Recharging of the accumulator 10 is required after the completion of a discharging procedure or a series of successively implemented discharging procedures. To this end, the accumulator 10 is electrically connected to the generator 11, which provides the required charging current through the operation of the engine 13. In this case, the charging of the accumulator 10 can take place independently of the discharging procedure; in particular, it takes place during the return journey of the tanker vehicle 2 from a customer in the empty state of the supply container 5.
In the exemplary embodiment shown here, instead of supplying power to the pump drive 8 via the accumulator, this can also take place directly by means of the generator 11 via an electric line 14 which bypasses the accumulator 10; this mode of operation is recommended with regard to noise emissions in a non-critical environment since the losses in the accumulator are thus prevented.
In the exemplary embodiment shown here, as a further alternative for supplying power to the pump drive 8, this latter has a connection 15 for connection to an external power network (not shown here), for example the power network of a customer. The accumulator 10 likewise expediently possesses a charging connection 16, which also enables the charging of the accumulator 10 by means of an external power network when the engine 13 is switched off.
Moreover, the charging of the accumulator 10 can be regulated by means of an electronic control unit 17 according to a specified program or according to detected parameters, for example the charge status of the accumulator or the operating status of the tanker vehicle 2.
In particular, the control unit enables automatic charging of the accumulator 10 whilst the tanker vehicle 2 is being driven.

LIST OF REFERENCE SIGNS

1 System
2 Tanker lorry
3 Tractor unit
4 Trailer
5 Transport container
6 Fluid pump
7 Outlet line
8 Pump drive
9 Electric line
10 Accumulator
11 Generator
12 Electric line
13 Engine
14 Electric line
15 Electrical connection
16 Charging connection
17 Control unit

Claims

1. A mobile system for supplying a customer with a fluid, having a tanker vehicle, which is equipped with a vehicle drive unit and on which a transport container for storing a fluid and a fluid pump, driven by means of an electric pump drive, for discharging the transported fluid from the transport container are arranged,

wherein the tanker vehicle has a generator, which is driven by the vehicle drive unit, and an accumulator, which can be electrically connected to said generator, and the accumulator can be electrically connected to the pump drive in order to supply power thereto.

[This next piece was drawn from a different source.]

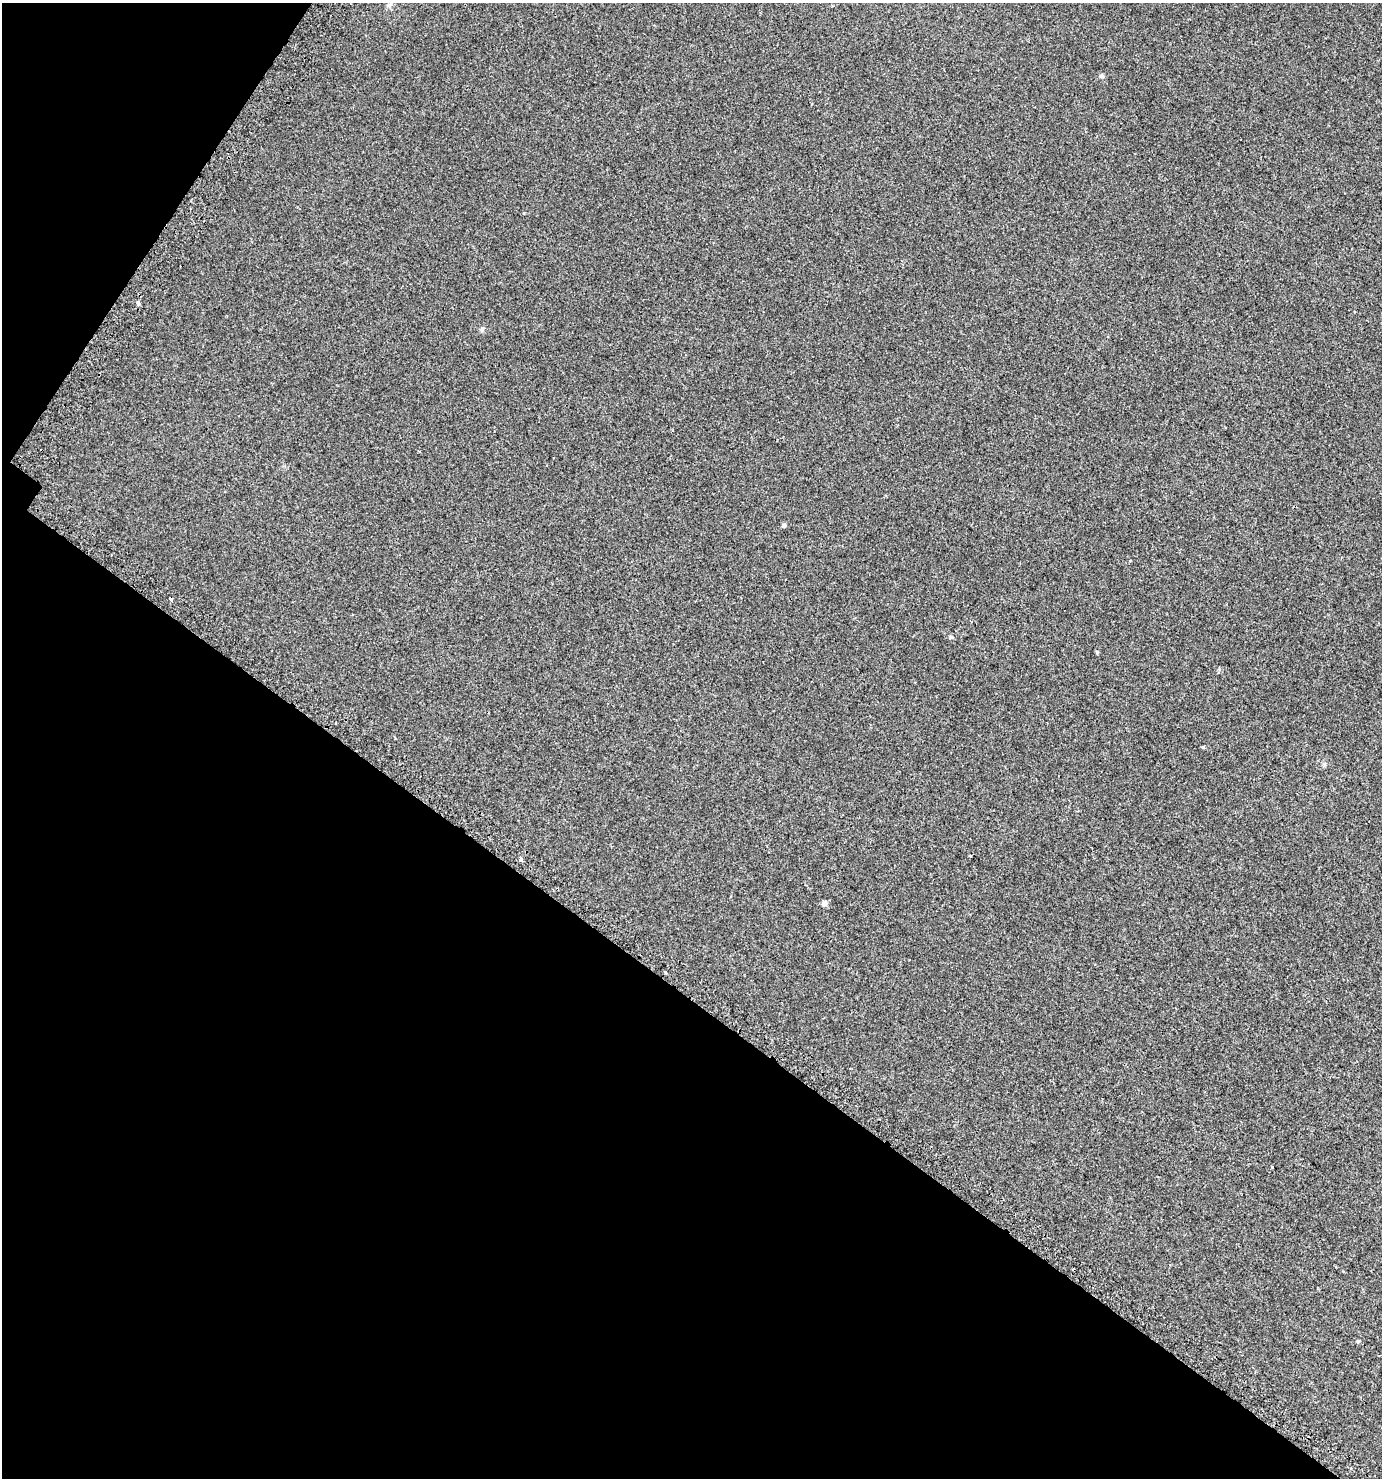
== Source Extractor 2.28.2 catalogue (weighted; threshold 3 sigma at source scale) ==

2. The mobile system as claimed in claim 1, wherein the accumulator and/or the pump drive is equipped with connections for connection to an external power supply network.

3. The mobile system as claimed in claim 1, wherein the generator can be electrically connected directly to the pump drive in order to supply power directly thereto.

4. The mobile system as claimed in claim 1, wherein a tank for storing liquefied gases is provided as the transport container.

5. The mobile system as claimed claim 1, wherein the tanker vehicle is equipped with a control unit which enables the charging of the accumulator according to a specified program or depending on specified parameters.

6. The mobile system as claimed in claim 1, wherein the tanker vehicle is designed as an articulated lorry having a tractor unit and a trailer, the transport container, the pump with the pump drive and the accumulator being mounted on the trailer.